Sein Panel findet im VivaTech Theater statt, dem größten Saal des Geländes. Wer einen Platz will, muss sich lange anstellen. Unter den Wartenden auch Fans, die in OpenClaw-Shirts extra aus Wien angereist sind, um ihr Idol zu sehen.

„Das ist nicht spezifisch fürs Coding“

Auf der Bühne dann ein Mann, der so gar nicht nach Rummel klingt. Steinberger spricht ruhig, zurückhaltend, bescheiden. Neben der technologischen Souveränität ist Agentic AI eines der großen Themen dieser Jubiläumsausgabe, und genau darum dreht sich sein Panel „The Agentic Enterprise: From Software Development to Everyday Work“, gemeinsam mit Thibault Sottiaux, der bei OpenAI Produkt und Plattform verantwortet.

Sottiaux‘ Kernthese: Was einen Coding-Agenten gut mache, sei nicht das Programmieren selbst, sondern die Fähigkeit, breiten Kontext zu erfassen und über lange Zeit präzise auf ein Ziel hinzuarbeiten. „Das ist nicht spezifisch fürs Coding“, sagt er. So solle aus dem Entwickler:innen-Werkzeug Codex ein Agent für Finanz-, Marketing- und Büroarbeit werden. Die Nutzung wachse nach seinen Worten derzeit schneller in Europa als in den USA.
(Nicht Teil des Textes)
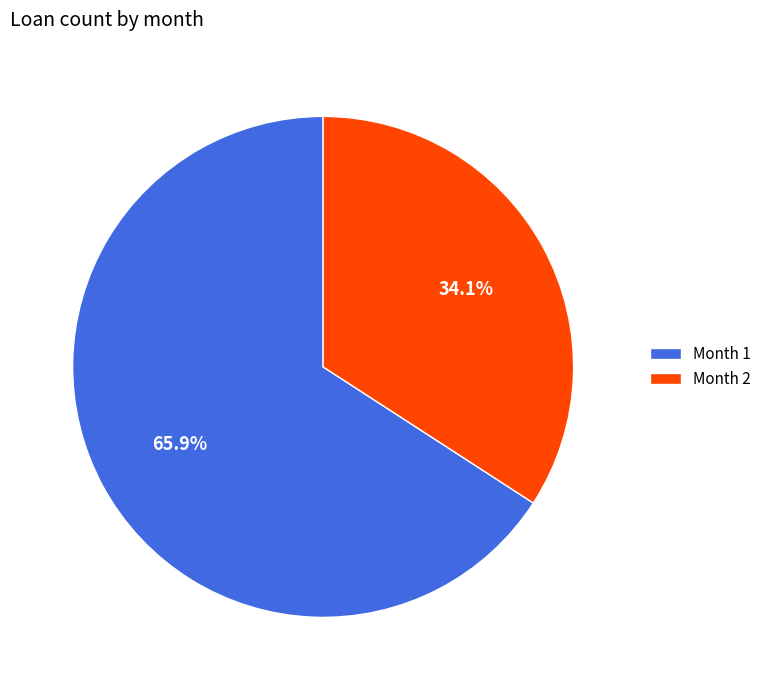

Is the sum of Month 1 and Month 2 greater than half?

Yes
Volles Haus: Peter Steinberger und Thibault Sottiaux (OpenAI) auf dem VivaTech Theater, der größten Bühne der Messe. Hier hatten zuvor auch Jeff Bezos und später Indiens Premierminister Narendra Modi gesprochen, der Saal war bis zum letzten Platz gefüllt | (c) Martin Pacher / brutkasten

Ein Agent für das Haus in Wien

Dann ist Steinberger an der Reihe, und er macht das Abstrakte greifbar, indem er von sich selbst erzählt. Er trenne bewusst mehrere Agenten-Kontexte: einen privaten, der alles über ihn wisse, einen für sein Haus in Wien, mit dem er etwa die Kameras kontrolliere und „manchmal meiner Putzfrau einen Streich spiele“, und einen für die Arbeit. Mit der heutigen Technik liefere ein spezialisierter Agent noch deutlich bessere und vorhersehbarere Ergebnisse als ein einzelner Alleskönner. Je mehr Kontext man dem Modell gebe, desto verlässlicher werde es.
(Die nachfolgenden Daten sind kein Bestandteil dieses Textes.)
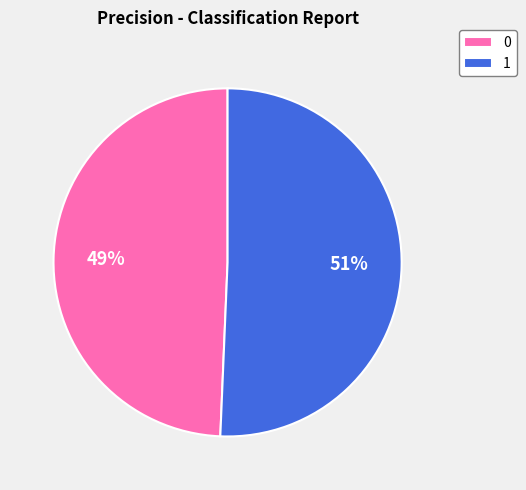

How many slices are in this pie chart?

2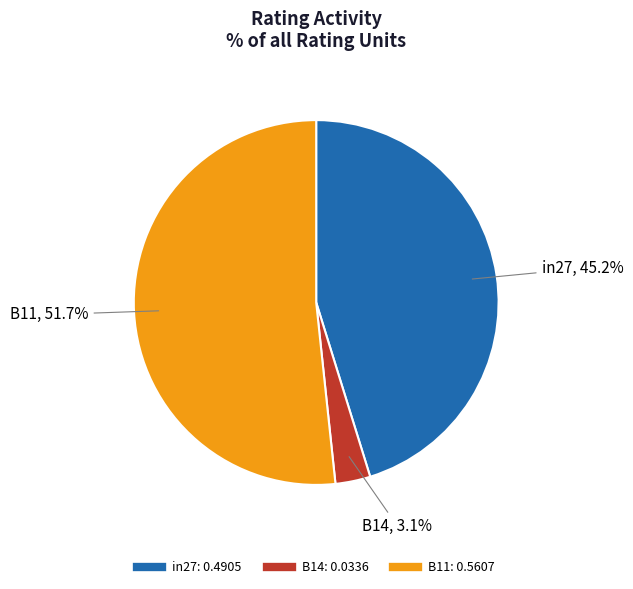

To the nearest percent, what portion does B14 represent?

3%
„Das größte Hindernis ist die Vorstellungskraft“

Das größte Hindernis sei ohnehin nicht die Technik, sondern die Vorstellungskraft, „imagination“, wie er sagt. Die Lücke zwischen dem, was die Modelle könnten, und dem, was Menschen tatsächlich mit ihnen anstellten, sei so groß wie nie. Selbst ein Werkzeug wie OpenClaw hätte Monate früher entstehen können, sei aber schlicht niemandem eingefallen. Er verweist auf seinen eigenen, anfangs belächelten Blogpost vom Jahresende, in dem er beschrieb, Code zu schreiben, ohne ihn überhaupt zu lesen. Für das Jahr 2030 entwirft er daraus ein radikales Bild: eine Milliarde Programmierer:innen, die nicht wüssten, dass sie programmieren, weil sie ihre Agenten nur noch um Lösungen bäten.
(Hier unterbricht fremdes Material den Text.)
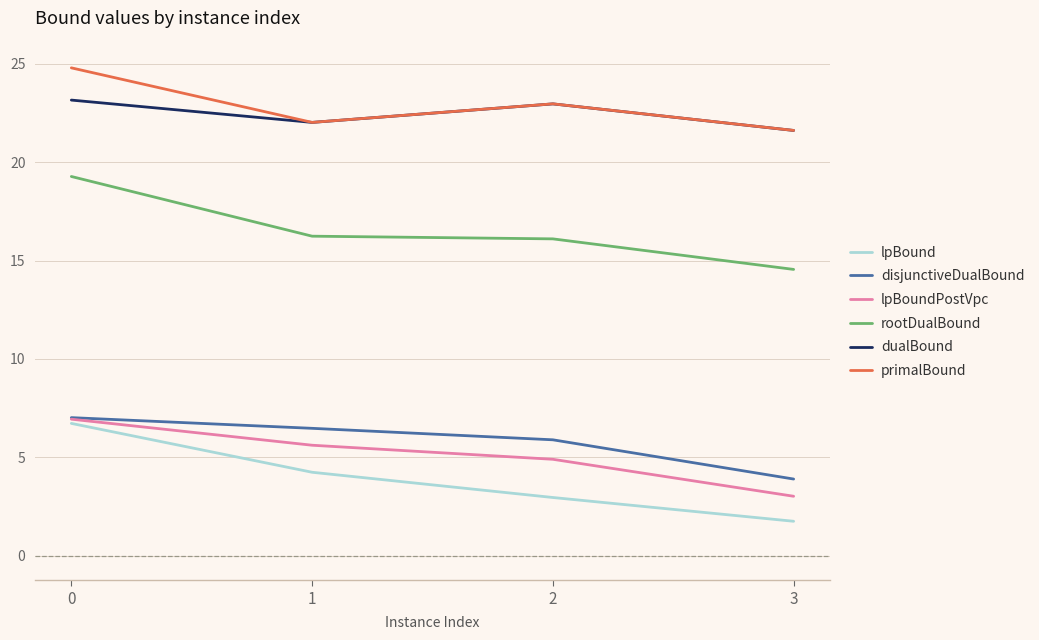

Reading right to left, transcribe all the data shown in this chart.

lpBound: 1.8	3.0	4.2	6.7
disjunctiveDualBound: 3.9	5.9	6.5	7.0
lpBoundPostVpc: 3.0	4.9	5.6	6.9
rootDualBound: 14.5	16.1	16.2	19.3
dualBound: 21.6	23.0	22.0	23.1
primalBound: 21.6	23.0	22.0	24.8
Peter Steinberger unter seinen Fans bei der VivaTech 2026 in Paris. Fotos: brutkasten / Martin Pacher

Die Europa-Pointe zum Schluss

Und dann, fast beiläufig, die Pointe, die über der ganzen Messe schwebt. Auf Europa angesprochen, sagt ausgerechnet jener Mann, der zuletzt mit Verweis auf zu viel Regulierung in die USA gezogen ist, er liebe es, „dass wir Mistral haben“. In europäischen Startups stecke etwas „zutiefst Menschliches“, sie seien „in etwas Realem verwurzelt“. Als die Moderatorin fragt, ob er eines Tages zurückkehre, weicht Steinberger aus: „Vielleicht. Ich bin ohnehin ständig hier.“

Am Ende steigt er von der Bühne und wird sofort von Fans umzingelt, die Handys gezückt, Selfie um Selfie, bis das Sicherheitspersonal dazwischengeht. Peter lächelt und lässt den Rummel um seine Person über sich ergehen. Hinaus geht es schließlich über einen Seitenausgang.